Vela Kappa

Vela Kappa – If there were ever a world that embodied the perfect world for commerce it was Vela. This icon of what some called the "Trader Religion" was ideal in every respect. It had the most and largest orbital platforms of all the Seven Worlds. P6 was the first and most massive. This colossal island in the sky was clearly visible from planet side during the daylight hours. What made Vela so special was not the platforms, or the free trade statutes, or even the beauty of its green and verdant surface, but it was the imperturbable attitude of the one and a half billion citizens who called this unique world home. Everyone was in some way connected with trade and commerce. It was as if the entire world was of one mind set, focused to a pinpoint on trade with out the constraint of scruples.

The location of Vela Kappa was no doubt the reason for this almost spiritual devotion to commerce. She was placed equidistant from the other six worlds in a nearly perfect star pattern with Vela at the center. The difference in distances of their respective suns mere light minutes, therefore every trade route passed directly through the Kappa System to the other worlds. Even lowly customs officials had a stake on one or more Trader vessel and its cargo.

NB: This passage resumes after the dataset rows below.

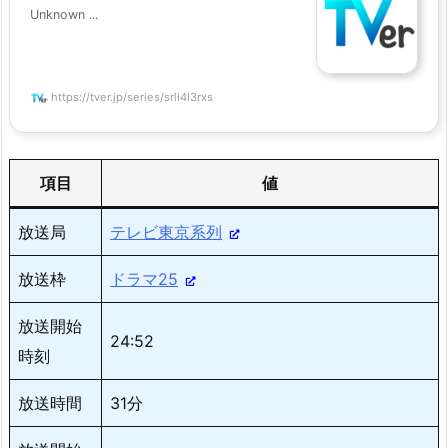
Unknown ...
https://tver.jp/series/srli4l3rxs
項目
値
放送局
テレビ東京系列
放送枠
ドラマ25
放送開始
24:52
時刻
放送時間
31分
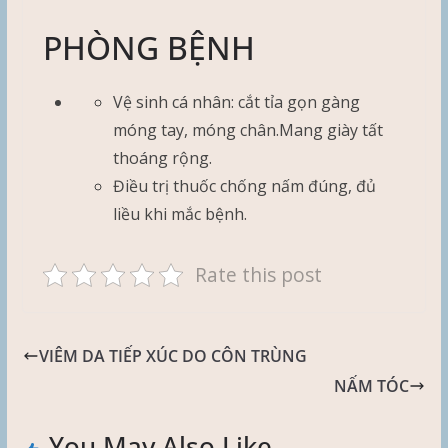
PHÒNG BỆNH
Vệ sinh cá nhân: cắt tỉa gọn gàng
móng tay, móng chân.Mang giày tất
thoáng rộng.
Điều trị thuốc chống nấm đúng, đủ
liều khi mắc bệnh.
Rate this post
VIÊM DA TIẾP XÚC DO CÔN TRÙNG
NẤM TÓC
You May Also Like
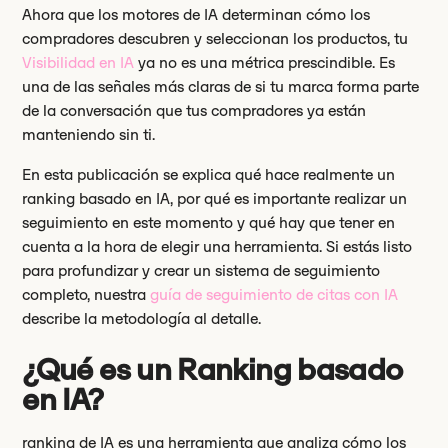
Ahora que los motores de IA determinan cómo los
compradores descubren y seleccionan los productos, tu
Visibilidad en IA
ya no es una métrica prescindible. Es
una de las señales más claras de si tu marca forma parte
de la conversación que tus compradores ya están
manteniendo sin ti.
En esta publicación se explica qué hace realmente un
ranking basado en IA, por qué es importante realizar un
seguimiento en este momento y qué hay que tener en
cuenta a la hora de elegir una herramienta. Si estás listo
para profundizar y crear un sistema de seguimiento
completo, nuestra
guía de seguimiento de citas con IA
describe la metodología al detalle.
¿Qué es un Ranking basado
en IA?
ranking de IA es una herramienta que analiza cómo los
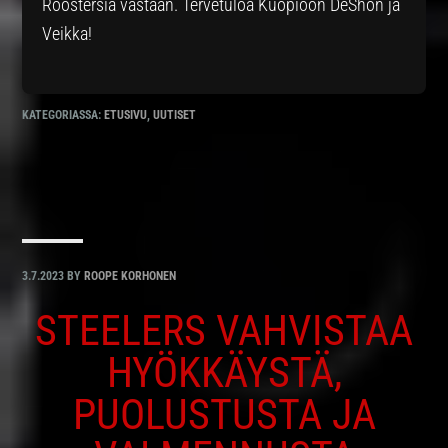
Roostersia vastaan. Tervetuloa Kuopioon DeShon ja
Veikka!
KATEGORIASSA:
ETUSIVU
,
UUTISET
3.7.2023
BY
ROOPE KORHONEN
STEELERS VAHVISTAA
HYÖKKÄYSTÄ,
PUOLUSTUSTA JA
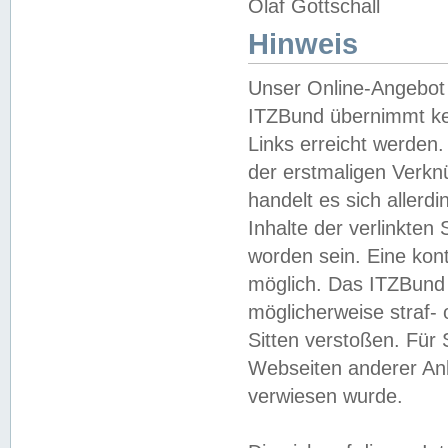
Olaf Gottschall
Hinweis
Unser Online-Angebot 
ITZBund übernimmt kei
Links erreicht werden.
der erstmaligen Verknü
handelt es sich aller
Inhalte der verlinkte
worden sein. Eine kont
möglich. Das ITZBund d
möglicherweise straf- 
Sitten verstoßen. Für
Webseiten anderer Anbi
verwiesen wurde.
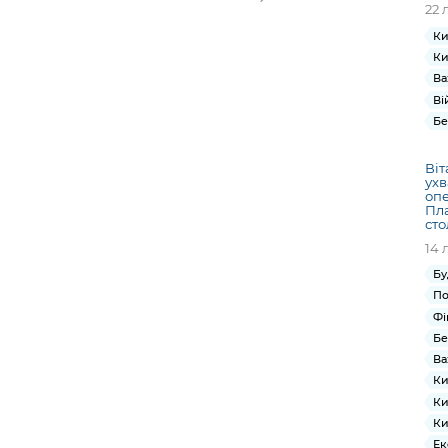
22 
Ки
Ки
Ва
Ві
Бе
Віт
ухв
опе
Пла
ст
14 
Бу
По
Фі
Бе
Ва
Ки
Ки
Ки
Ек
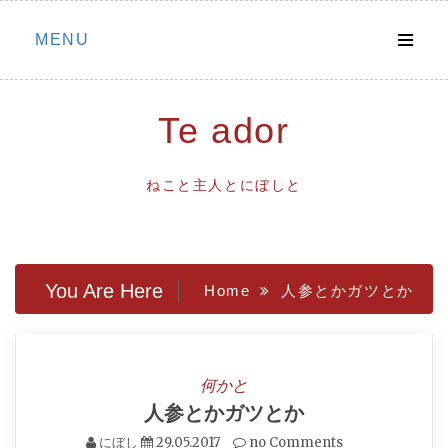
Skip
MENU
to
content
Te ador
ねこと主人とにぼしと
You Are Here
Home
人参とかガツとか
何かと
人参とかガツとか
にぼし
29.05.2017
no Comments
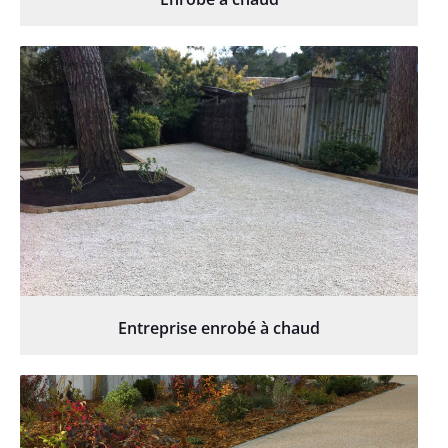
Entreprise enrobé à chaud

Vela Industries originally founded this Trader World during the arrival of the Stellar Challenger, the last vessel of the Second Wave to reach New Space after the Great Darkness. Vela Industries had specialized in massive mercantile space platforms back on old Earth. The Challenger was an enormous ship over three kilometers long. It had been planned to be the first of three other vessels that would be converted to space platforms for trade exchange high above the .95g gravity well of Vela. Unfortunately she was the only ship that survived the voyage and therefore had to be disassembled to create the other lesser platforms at the Lagrange points. Over time the Velans had forgotten their origins, like every other human on the seven worlds. P6 had become an unknown monument to the frailty of human culture to remember its past, and because of this be doomed to repeat its mistakes.